-- Supplied records follows --

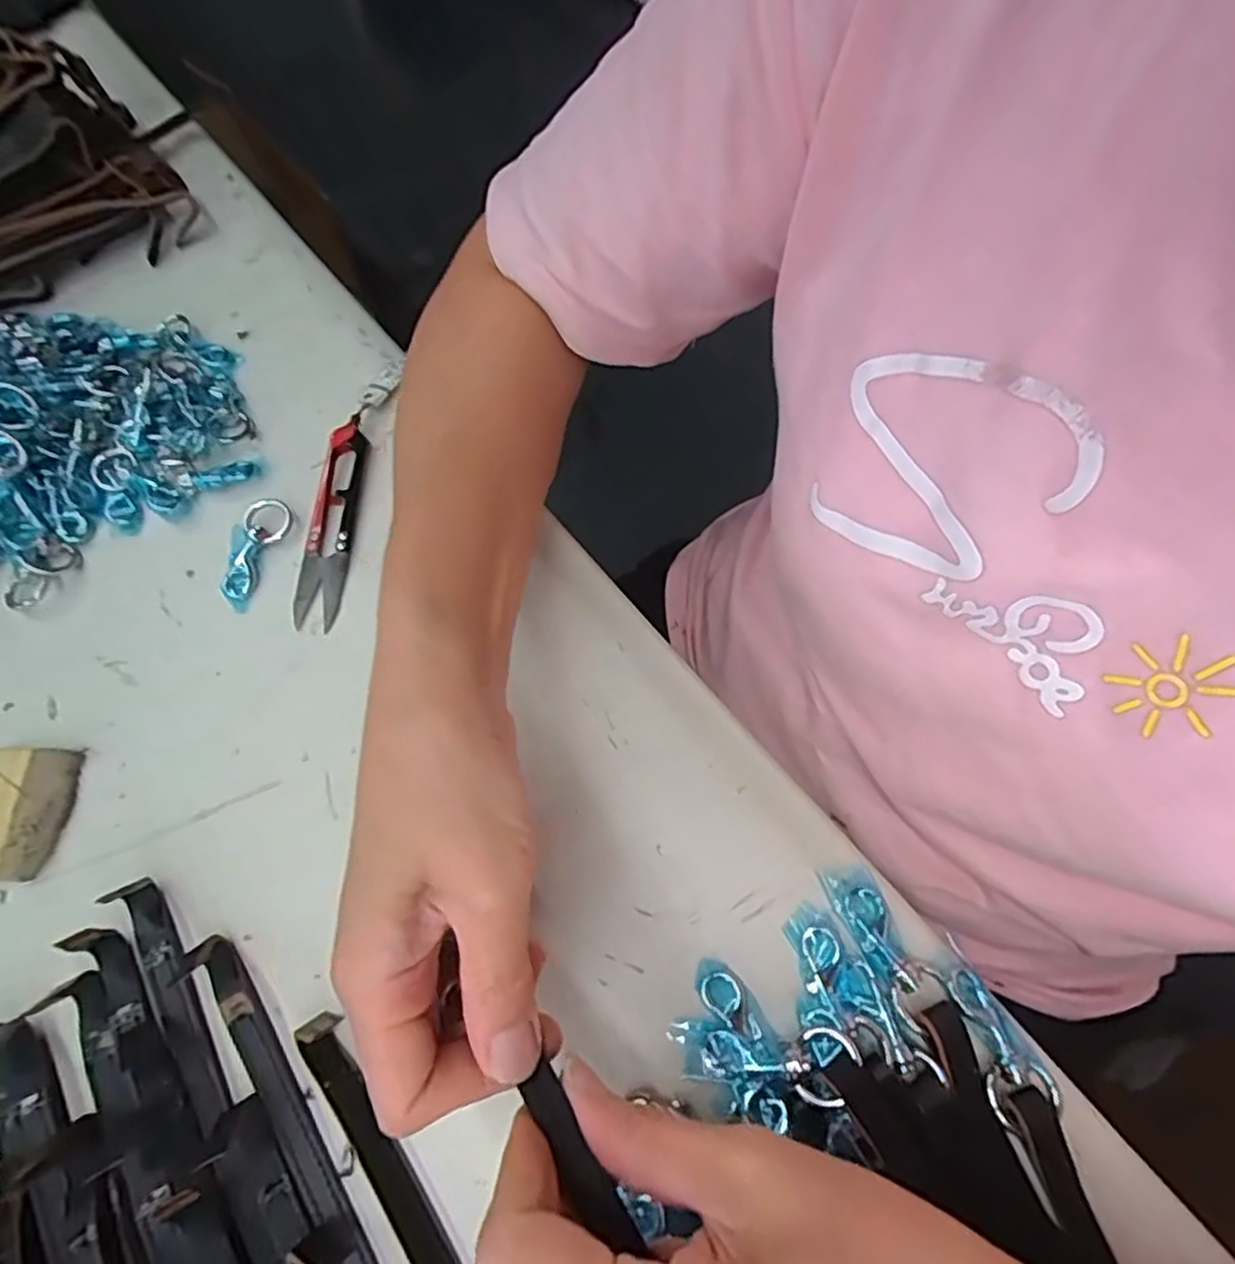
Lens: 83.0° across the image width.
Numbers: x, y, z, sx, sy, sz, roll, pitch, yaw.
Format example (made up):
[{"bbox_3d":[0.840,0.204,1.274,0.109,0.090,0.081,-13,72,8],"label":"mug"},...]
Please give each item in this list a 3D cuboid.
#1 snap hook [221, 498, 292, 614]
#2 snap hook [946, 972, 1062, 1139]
[{"bbox_3d":[-0.174,-0.038,0.333,0.020,0.010,0.057,11,76,7],"label":"snap hook"},{"bbox_3d":[0.124,0.138,0.232,0.020,0.007,0.044,-26,67,-10],"label":"snap hook"}]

-- Supplied records concluded --

What is needed is an exact copy of the line containing "Format example (made" and each line after it, through the final line of the entries above.

Format example (made up):
[{"bbox_3d":[0.840,0.204,1.274,0.109,0.090,0.081,-13,72,8],"label":"mug"},...]
Please give each item in this list a 3D cuboid.
#1 snap hook [221, 498, 292, 614]
#2 snap hook [946, 972, 1062, 1139]
[{"bbox_3d":[-0.174,-0.038,0.333,0.020,0.010,0.057,11,76,7],"label":"snap hook"},{"bbox_3d":[0.124,0.138,0.232,0.020,0.007,0.044,-26,67,-10],"label":"snap hook"}]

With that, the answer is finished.